I am still surprised I lasted as long in corporate as I did. When I was released into the wild after being laid off, I was devastated. Sitting at home eating bonbons on my couch (yes, that is a thing) and watching an episode of Oprah, I had my big aha moment.
On that particular day’s show, Oprah had no prepared agenda. She simply asked random audience members to stand and share a story. Any story. Lots of rumblings from the audience could be heard, like: “I don’t have anything unique to say. I’m nothing special. Who would listen to me?” One by one, courageous women stood and shared small stories that made the audience laugh and cry.
Although it is the rallying cry today in marketing and on social media to “share your story because we all have a unique part of who we are,” back then, in 2007, it wasn’t part of our culture. If you stood out, you were critiqued, criticized, and bullied. Shamed. This, along with other “sparks” that started happening over the next couple weeks, inspired me to start my own business.

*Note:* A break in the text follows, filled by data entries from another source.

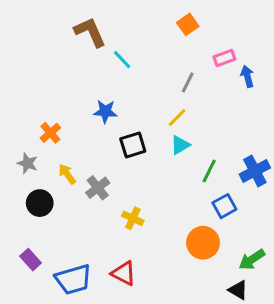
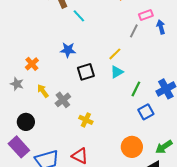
gray line: (188, 82) -> (134, 31), moved
black circle: (40, 203) -> (26, 122), moved
orange circle: (203, 243) -> (132, 147), moved
purple rectangle: (31, 260) -> (19, 147), size x1.5

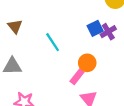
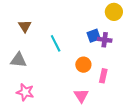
purple cross: (108, 32) -> (105, 40), turned 32
pink rectangle: (77, 77) -> (103, 76), moved, turned -32

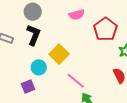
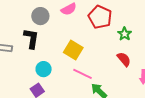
gray circle: (33, 12) -> (40, 16), moved
yellow square: (59, 54) -> (73, 50), moved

It didn’t matter what it was—I just knew that I wanted to help others stand out from the crowd. Turn vanilla into rocky road. Make people stop in their tracks and look up. And because my family comes from a line of entrepreneurs, I thought helping small businesses do just that was the perfect match.
The name of my company was inspired by my kids leaving fingerprints on the stainless-steel fridge. They each denied and blamed each other for the fingerprints. “Everyone has a unique fingerprint,” I told them. One that is undeniable and leaves a mark.
Yes! That’s it. How do you help people, entrepreneurs, and makers stand out from the crowd? You help them leave a mark.
Fast-forward to 2019, a time when you must stand out and differentiate yourself, or shut your doors. You have to inspire emotion with your audience so they pay attention and remember you. How do you reach inside and pull those sparks out of you? It can be finding your why. It can be your drive to help others.
Whatever it is, I found the one thing that I knew I could do well to serve others and stop what was done to me. I wasn’t going to let anyone else be tamped down, quieted, and shamed. I was going to help people and their businesses shine and thrive. And not just solopreneurs—because I felt strongly that businesses (small or large) all have a story and a beautiful fingerprint.
So, yes, go ahead and show off. Be the center of attention. Grab the spotlight and impress the muggles. Because isn’t the goal the same for everyone? To leave a small impression here on Earth and inspire others to see and remember you for a fingerprint like no other.